**Work instruction**
Your reply should contain every record, restated word for word.

Supplied records section start

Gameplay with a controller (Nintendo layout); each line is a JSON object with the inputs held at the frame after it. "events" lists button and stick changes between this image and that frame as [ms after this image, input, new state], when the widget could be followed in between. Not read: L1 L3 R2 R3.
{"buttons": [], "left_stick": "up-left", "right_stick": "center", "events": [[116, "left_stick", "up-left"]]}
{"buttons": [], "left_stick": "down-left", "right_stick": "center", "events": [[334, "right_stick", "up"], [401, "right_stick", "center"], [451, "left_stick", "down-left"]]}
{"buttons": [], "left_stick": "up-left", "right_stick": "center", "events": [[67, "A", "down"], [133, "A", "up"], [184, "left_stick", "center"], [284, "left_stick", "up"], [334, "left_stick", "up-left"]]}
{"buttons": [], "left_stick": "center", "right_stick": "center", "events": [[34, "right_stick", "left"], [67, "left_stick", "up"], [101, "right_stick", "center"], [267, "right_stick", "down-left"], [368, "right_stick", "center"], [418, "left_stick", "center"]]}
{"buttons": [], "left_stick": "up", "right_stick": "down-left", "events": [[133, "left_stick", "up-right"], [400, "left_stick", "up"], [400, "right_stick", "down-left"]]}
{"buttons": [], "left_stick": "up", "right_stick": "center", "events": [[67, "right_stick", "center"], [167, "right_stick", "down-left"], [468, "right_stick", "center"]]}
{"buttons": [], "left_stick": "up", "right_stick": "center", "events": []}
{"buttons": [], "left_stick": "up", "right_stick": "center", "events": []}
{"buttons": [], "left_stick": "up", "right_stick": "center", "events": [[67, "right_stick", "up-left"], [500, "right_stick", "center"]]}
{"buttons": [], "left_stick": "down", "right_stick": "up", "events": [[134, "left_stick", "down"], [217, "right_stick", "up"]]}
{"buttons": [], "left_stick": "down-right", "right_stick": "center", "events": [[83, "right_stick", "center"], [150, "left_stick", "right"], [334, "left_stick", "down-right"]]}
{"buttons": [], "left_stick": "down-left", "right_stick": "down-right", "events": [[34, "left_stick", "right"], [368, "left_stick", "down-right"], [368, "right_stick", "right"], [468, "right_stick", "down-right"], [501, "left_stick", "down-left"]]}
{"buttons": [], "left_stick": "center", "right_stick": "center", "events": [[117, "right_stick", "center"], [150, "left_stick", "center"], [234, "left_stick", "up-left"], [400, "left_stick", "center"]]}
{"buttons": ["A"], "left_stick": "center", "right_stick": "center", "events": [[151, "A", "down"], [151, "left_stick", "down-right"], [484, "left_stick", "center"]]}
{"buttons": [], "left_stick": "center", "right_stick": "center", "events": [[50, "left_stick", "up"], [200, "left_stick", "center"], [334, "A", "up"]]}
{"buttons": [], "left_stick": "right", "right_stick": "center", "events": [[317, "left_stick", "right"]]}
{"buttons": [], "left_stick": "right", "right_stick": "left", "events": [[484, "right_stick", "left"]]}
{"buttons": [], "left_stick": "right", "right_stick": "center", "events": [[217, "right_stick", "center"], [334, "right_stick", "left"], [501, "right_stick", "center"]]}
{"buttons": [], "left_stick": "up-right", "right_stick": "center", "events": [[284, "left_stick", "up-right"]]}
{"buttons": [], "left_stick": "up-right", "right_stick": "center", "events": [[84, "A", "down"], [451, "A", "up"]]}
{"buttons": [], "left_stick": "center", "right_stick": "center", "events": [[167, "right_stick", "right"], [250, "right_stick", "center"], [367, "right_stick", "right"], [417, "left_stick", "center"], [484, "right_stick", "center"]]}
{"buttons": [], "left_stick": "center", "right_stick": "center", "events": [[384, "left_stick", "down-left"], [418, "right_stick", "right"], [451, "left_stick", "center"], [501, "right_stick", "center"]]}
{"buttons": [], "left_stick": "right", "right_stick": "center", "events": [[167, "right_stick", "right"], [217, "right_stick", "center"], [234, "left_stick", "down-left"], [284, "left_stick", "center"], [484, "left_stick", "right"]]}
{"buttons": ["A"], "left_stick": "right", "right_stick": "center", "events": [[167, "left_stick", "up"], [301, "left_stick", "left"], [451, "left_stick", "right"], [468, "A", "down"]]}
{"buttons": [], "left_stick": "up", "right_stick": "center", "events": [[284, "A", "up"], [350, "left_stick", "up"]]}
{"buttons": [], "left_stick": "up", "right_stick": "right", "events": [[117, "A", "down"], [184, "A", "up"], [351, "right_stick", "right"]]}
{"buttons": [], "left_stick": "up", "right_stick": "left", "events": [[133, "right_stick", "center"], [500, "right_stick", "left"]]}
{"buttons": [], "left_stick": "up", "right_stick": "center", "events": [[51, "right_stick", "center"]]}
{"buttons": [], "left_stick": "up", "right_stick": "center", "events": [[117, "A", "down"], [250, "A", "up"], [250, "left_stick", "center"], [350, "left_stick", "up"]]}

Supplied records section end

**Exercise response**
Gameplay with a controller (Nintendo layout); each line is a JSON object with the inputs held at the frame after it. "events" lists button and stick changes between this image and that frame as [ms after this image, input, new state], when the widget could be followed in between. Not read: L1 L3 R2 R3.
{"buttons": [], "left_stick": "up-left", "right_stick": "center", "events": [[116, "left_stick", "up-left"]]}
{"buttons": [], "left_stick": "down-left", "right_stick": "center", "events": [[334, "right_stick", "up"], [401, "right_stick", "center"], [451, "left_stick", "down-left"]]}
{"buttons": [], "left_stick": "up-left", "right_stick": "center", "events": [[67, "A", "down"], [133, "A", "up"], [184, "left_stick", "center"], [284, "left_stick", "up"], [334, "left_stick", "up-left"]]}
{"buttons": [], "left_stick": "center", "right_stick": "center", "events": [[34, "right_stick", "left"], [67, "left_stick", "up"], [101, "right_stick", "center"], [267, "right_stick", "down-left"], [368, "right_stick", "center"], [418, "left_stick", "center"]]}
{"buttons": [], "left_stick": "up", "right_stick": "down-left", "events": [[133, "left_stick", "up-right"], [400, "left_stick", "up"], [400, "right_stick", "down-left"]]}
{"buttons": [], "left_stick": "up", "right_stick": "center", "events": [[67, "right_stick", "center"], [167, "right_stick", "down-left"], [468, "right_stick", "center"]]}
{"buttons": [], "left_stick": "up", "right_stick": "center", "events": []}
{"buttons": [], "left_stick": "up", "right_stick": "center", "events": []}
{"buttons": [], "left_stick": "up", "right_stick": "center", "events": [[67, "right_stick", "up-left"], [500, "right_stick", "center"]]}
{"buttons": [], "left_stick": "down", "right_stick": "up", "events": [[134, "left_stick", "down"], [217, "right_stick", "up"]]}
{"buttons": [], "left_stick": "down-right", "right_stick": "center", "events": [[83, "right_stick", "center"], [150, "left_stick", "right"], [334, "left_stick", "down-right"]]}
{"buttons": [], "left_stick": "down-left", "right_stick": "down-right", "events": [[34, "left_stick", "right"], [368, "left_stick", "down-right"], [368, "right_stick", "right"], [468, "right_stick", "down-right"], [501, "left_stick", "down-left"]]}
{"buttons": [], "left_stick": "center", "right_stick": "center", "events": [[117, "right_stick", "center"], [150, "left_stick", "center"], [234, "left_stick", "up-left"], [400, "left_stick", "center"]]}
{"buttons": ["A"], "left_stick": "center", "right_stick": "center", "events": [[151, "A", "down"], [151, "left_stick", "down-right"], [484, "left_stick", "center"]]}
{"buttons": [], "left_stick": "center", "right_stick": "center", "events": [[50, "left_stick", "up"], [200, "left_stick", "center"], [334, "A", "up"]]}
{"buttons": [], "left_stick": "right", "right_stick": "center", "events": [[317, "left_stick", "right"]]}
{"buttons": [], "left_stick": "right", "right_stick": "left", "events": [[484, "right_stick", "left"]]}
{"buttons": [], "left_stick": "right", "right_stick": "center", "events": [[217, "right_stick", "center"], [334, "right_stick", "left"], [501, "right_stick", "center"]]}
{"buttons": [], "left_stick": "up-right", "right_stick": "center", "events": [[284, "left_stick", "up-right"]]}
{"buttons": [], "left_stick": "up-right", "right_stick": "center", "events": [[84, "A", "down"], [451, "A", "up"]]}
{"buttons": [], "left_stick": "center", "right_stick": "center", "events": [[167, "right_stick", "right"], [250, "right_stick", "center"], [367, "right_stick", "right"], [417, "left_stick", "center"], [484, "right_stick", "center"]]}
{"buttons": [], "left_stick": "center", "right_stick": "center", "events": [[384, "left_stick", "down-left"], [418, "right_stick", "right"], [451, "left_stick", "center"], [501, "right_stick", "center"]]}
{"buttons": [], "left_stick": "right", "right_stick": "center", "events": [[167, "right_stick", "right"], [217, "right_stick", "center"], [234, "left_stick", "down-left"], [284, "left_stick", "center"], [484, "left_stick", "right"]]}
{"buttons": ["A"], "left_stick": "right", "right_stick": "center", "events": [[167, "left_stick", "up"], [301, "left_stick", "left"], [451, "left_stick", "right"], [468, "A", "down"]]}
{"buttons": [], "left_stick": "up", "right_stick": "center", "events": [[284, "A", "up"], [350, "left_stick", "up"]]}
{"buttons": [], "left_stick": "up", "right_stick": "right", "events": [[117, "A", "down"], [184, "A", "up"], [351, "right_stick", "right"]]}
{"buttons": [], "left_stick": "up", "right_stick": "left", "events": [[133, "right_stick", "center"], [500, "right_stick", "left"]]}
{"buttons": [], "left_stick": "up", "right_stick": "center", "events": [[51, "right_stick", "center"]]}
{"buttons": [], "left_stick": "up", "right_stick": "center", "events": [[117, "A", "down"], [250, "A", "up"], [250, "left_stick", "center"], [350, "left_stick", "up"]]}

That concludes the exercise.